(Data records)

════════════════════

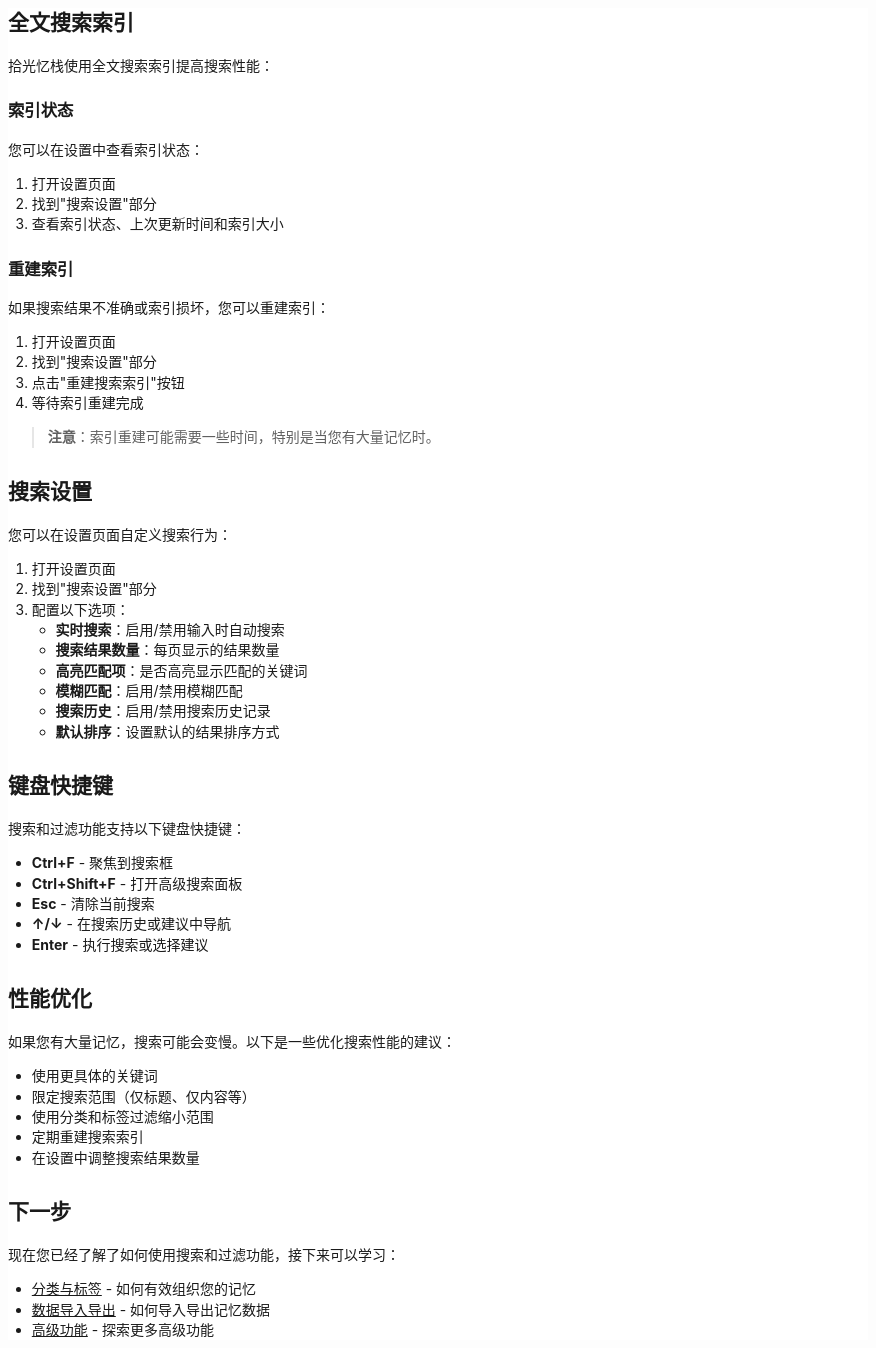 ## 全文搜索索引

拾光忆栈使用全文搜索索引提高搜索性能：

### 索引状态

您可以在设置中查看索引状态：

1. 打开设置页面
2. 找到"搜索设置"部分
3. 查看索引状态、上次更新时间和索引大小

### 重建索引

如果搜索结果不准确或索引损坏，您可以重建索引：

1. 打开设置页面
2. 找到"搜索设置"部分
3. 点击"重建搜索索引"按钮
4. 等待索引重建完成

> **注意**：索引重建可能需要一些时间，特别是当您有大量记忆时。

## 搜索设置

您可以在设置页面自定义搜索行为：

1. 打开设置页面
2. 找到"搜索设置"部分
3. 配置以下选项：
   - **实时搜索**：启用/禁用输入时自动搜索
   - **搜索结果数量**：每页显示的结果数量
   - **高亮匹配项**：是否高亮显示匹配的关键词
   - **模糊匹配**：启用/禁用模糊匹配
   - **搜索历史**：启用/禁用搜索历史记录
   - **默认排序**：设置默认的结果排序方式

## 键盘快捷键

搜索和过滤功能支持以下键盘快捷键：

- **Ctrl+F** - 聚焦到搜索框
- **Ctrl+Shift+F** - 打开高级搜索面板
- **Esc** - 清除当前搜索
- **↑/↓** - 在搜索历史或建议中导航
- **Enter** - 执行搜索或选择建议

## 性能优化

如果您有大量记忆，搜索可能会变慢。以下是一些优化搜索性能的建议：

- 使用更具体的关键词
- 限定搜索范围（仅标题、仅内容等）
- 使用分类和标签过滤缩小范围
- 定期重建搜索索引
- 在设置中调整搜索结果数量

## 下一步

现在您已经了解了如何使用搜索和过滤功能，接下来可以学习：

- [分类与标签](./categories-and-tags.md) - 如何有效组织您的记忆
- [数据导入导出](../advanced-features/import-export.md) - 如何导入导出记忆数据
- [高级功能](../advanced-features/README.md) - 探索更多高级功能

════════════════════

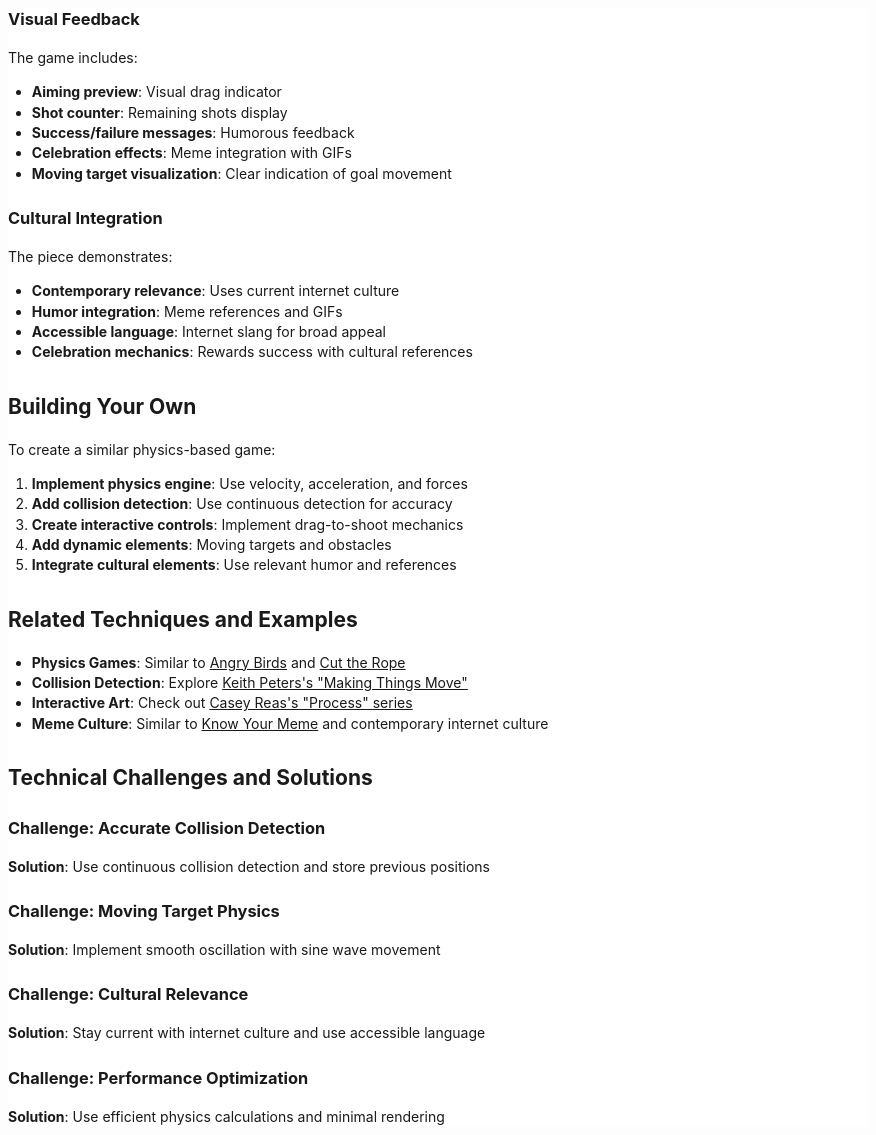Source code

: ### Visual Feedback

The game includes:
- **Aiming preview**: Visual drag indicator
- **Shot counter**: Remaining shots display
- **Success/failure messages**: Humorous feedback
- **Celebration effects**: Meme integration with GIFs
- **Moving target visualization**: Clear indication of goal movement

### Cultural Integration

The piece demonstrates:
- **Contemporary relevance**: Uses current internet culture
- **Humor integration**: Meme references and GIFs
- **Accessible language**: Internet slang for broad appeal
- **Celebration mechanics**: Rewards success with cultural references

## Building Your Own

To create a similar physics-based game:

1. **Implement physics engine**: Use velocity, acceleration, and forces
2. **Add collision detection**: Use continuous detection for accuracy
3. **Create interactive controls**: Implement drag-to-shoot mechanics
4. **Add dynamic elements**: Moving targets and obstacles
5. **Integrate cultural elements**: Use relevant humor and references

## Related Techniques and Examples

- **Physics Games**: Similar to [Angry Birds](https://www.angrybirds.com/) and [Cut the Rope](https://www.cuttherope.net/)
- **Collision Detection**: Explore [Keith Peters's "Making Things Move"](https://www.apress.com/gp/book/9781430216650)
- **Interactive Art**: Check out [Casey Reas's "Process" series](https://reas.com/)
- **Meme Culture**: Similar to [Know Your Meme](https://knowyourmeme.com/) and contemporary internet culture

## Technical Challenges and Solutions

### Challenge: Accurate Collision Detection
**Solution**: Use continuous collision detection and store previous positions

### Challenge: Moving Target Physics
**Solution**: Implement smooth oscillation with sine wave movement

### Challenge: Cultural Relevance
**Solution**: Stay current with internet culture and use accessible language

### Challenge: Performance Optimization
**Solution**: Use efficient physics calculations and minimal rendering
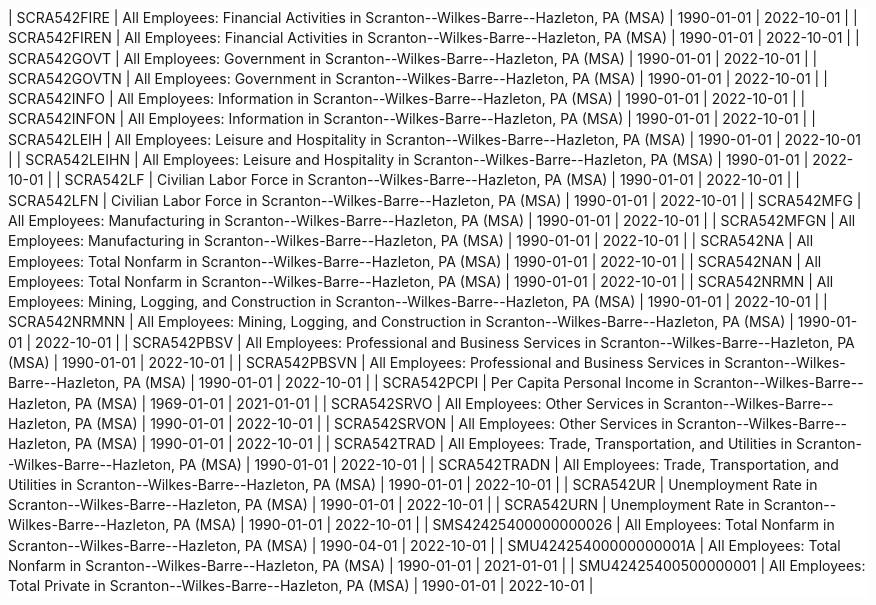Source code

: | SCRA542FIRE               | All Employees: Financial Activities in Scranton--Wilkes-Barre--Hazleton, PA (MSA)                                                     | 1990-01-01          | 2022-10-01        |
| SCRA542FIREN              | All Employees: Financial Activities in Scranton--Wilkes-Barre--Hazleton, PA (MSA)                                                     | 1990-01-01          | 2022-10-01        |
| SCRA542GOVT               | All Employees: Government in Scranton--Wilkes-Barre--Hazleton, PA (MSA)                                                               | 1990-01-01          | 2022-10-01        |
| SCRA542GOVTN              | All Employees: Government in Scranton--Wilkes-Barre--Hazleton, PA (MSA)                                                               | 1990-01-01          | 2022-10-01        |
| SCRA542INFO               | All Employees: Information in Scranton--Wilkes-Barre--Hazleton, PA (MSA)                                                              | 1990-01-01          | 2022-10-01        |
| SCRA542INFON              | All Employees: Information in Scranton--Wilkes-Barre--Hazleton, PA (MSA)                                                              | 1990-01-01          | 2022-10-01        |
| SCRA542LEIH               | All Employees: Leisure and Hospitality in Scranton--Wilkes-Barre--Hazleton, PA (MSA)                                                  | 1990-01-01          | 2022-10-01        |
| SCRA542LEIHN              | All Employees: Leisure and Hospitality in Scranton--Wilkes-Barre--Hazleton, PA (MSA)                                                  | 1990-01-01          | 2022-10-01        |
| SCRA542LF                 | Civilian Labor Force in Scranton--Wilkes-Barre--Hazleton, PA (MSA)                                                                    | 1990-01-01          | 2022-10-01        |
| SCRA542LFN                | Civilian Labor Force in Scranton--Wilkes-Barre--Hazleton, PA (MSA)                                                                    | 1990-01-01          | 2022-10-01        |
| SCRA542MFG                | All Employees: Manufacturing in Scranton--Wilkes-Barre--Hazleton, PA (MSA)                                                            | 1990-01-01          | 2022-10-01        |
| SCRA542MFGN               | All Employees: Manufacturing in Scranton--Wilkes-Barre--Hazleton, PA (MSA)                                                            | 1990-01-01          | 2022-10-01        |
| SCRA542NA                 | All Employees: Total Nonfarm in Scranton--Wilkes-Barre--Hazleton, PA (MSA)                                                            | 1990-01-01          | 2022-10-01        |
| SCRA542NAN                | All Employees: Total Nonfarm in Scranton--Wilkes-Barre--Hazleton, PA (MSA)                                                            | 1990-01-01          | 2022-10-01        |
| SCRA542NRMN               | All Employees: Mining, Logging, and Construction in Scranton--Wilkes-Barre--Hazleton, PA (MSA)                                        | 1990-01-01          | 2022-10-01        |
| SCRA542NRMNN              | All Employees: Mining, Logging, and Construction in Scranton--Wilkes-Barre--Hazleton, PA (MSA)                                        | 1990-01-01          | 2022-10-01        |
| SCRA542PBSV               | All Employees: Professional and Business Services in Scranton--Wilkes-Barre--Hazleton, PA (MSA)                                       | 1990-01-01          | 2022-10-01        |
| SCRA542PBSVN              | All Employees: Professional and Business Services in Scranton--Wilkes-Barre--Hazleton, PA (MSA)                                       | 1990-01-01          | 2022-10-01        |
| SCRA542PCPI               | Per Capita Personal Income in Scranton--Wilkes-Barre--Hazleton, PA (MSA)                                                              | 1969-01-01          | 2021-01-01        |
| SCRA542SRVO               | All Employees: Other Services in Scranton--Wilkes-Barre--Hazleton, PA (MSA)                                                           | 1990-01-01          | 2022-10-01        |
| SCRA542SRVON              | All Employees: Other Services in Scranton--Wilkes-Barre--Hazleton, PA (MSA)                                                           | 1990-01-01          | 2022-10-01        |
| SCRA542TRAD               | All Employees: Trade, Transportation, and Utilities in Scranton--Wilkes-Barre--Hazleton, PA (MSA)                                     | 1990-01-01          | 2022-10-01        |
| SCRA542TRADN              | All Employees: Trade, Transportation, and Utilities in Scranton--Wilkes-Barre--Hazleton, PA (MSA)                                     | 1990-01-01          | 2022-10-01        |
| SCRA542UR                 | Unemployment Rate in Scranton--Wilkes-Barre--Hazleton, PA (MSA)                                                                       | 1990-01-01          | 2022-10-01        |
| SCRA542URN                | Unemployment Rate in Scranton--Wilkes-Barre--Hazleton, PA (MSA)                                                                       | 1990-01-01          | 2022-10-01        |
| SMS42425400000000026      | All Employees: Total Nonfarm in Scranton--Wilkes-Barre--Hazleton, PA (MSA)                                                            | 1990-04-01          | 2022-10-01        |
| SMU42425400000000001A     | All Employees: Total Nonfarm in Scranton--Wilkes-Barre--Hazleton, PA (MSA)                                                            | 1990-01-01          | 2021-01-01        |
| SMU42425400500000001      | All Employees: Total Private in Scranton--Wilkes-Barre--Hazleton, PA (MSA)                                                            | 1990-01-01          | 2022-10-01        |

════════════════════

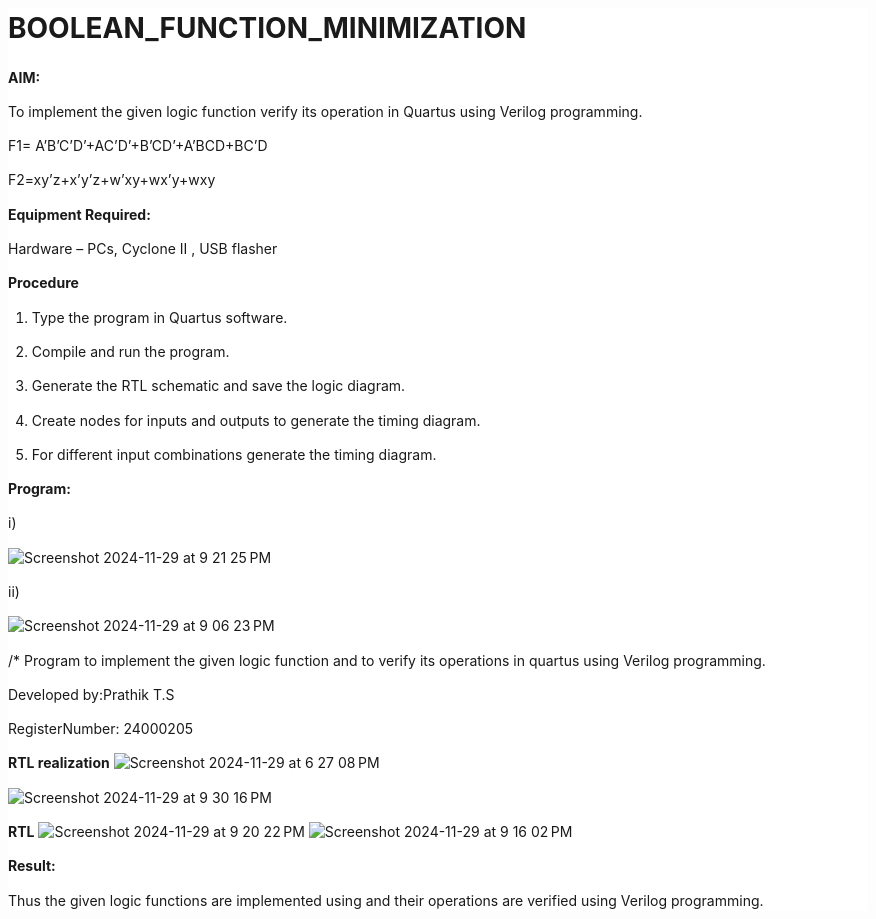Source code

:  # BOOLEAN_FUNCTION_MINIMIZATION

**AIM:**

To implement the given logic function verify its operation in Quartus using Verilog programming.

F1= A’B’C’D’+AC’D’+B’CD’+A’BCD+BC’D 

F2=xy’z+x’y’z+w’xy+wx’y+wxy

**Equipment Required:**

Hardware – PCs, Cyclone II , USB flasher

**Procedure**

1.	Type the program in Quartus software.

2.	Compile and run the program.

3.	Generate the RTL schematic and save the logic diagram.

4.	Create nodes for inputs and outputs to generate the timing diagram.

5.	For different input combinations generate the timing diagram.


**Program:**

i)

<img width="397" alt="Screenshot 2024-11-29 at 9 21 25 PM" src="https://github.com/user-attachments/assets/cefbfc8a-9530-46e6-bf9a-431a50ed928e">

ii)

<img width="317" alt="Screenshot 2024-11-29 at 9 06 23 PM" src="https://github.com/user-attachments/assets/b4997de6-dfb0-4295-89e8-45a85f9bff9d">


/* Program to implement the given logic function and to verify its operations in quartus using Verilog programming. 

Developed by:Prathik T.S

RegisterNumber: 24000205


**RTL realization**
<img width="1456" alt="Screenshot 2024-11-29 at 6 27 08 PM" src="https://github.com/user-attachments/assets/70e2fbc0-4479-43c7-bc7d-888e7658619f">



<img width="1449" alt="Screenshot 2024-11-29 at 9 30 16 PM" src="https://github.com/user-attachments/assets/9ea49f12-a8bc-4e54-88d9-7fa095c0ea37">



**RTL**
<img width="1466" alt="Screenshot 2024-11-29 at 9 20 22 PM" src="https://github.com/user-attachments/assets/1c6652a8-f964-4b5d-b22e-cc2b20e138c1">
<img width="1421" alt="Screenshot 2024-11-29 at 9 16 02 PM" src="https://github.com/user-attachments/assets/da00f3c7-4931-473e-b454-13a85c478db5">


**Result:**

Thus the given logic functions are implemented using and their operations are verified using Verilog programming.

════════════════════

# WORK INSTRUCTION
Within the data above, the lines from the one with "- **Humor integration**: Meme" to the one with "- **Interactive Art**: Check" must be repeated exactly; no other line belongs in the answer.

# ANSWER
- **Humor integration**: Meme references and GIFs
- **Accessible language**: Internet slang for broad appeal
- **Celebration mechanics**: Rewards success with cultural references

## Building Your Own

To create a similar physics-based game:

1. **Implement physics engine**: Use velocity, acceleration, and forces
2. **Add collision detection**: Use continuous detection for accuracy
3. **Create interactive controls**: Implement drag-to-shoot mechanics
4. **Add dynamic elements**: Moving targets and obstacles
5. **Integrate cultural elements**: Use relevant humor and references

## Related Techniques and Examples

- **Physics Games**: Similar to [Angry Birds](https://www.angrybirds.com/) and [Cut the Rope](https://www.cuttherope.net/)
- **Collision Detection**: Explore [Keith Peters's "Making Things Move"](https://www.apress.com/gp/book/9781430216650)
- **Interactive Art**: Check out [Casey Reas's "Process" series](https://reas.com/)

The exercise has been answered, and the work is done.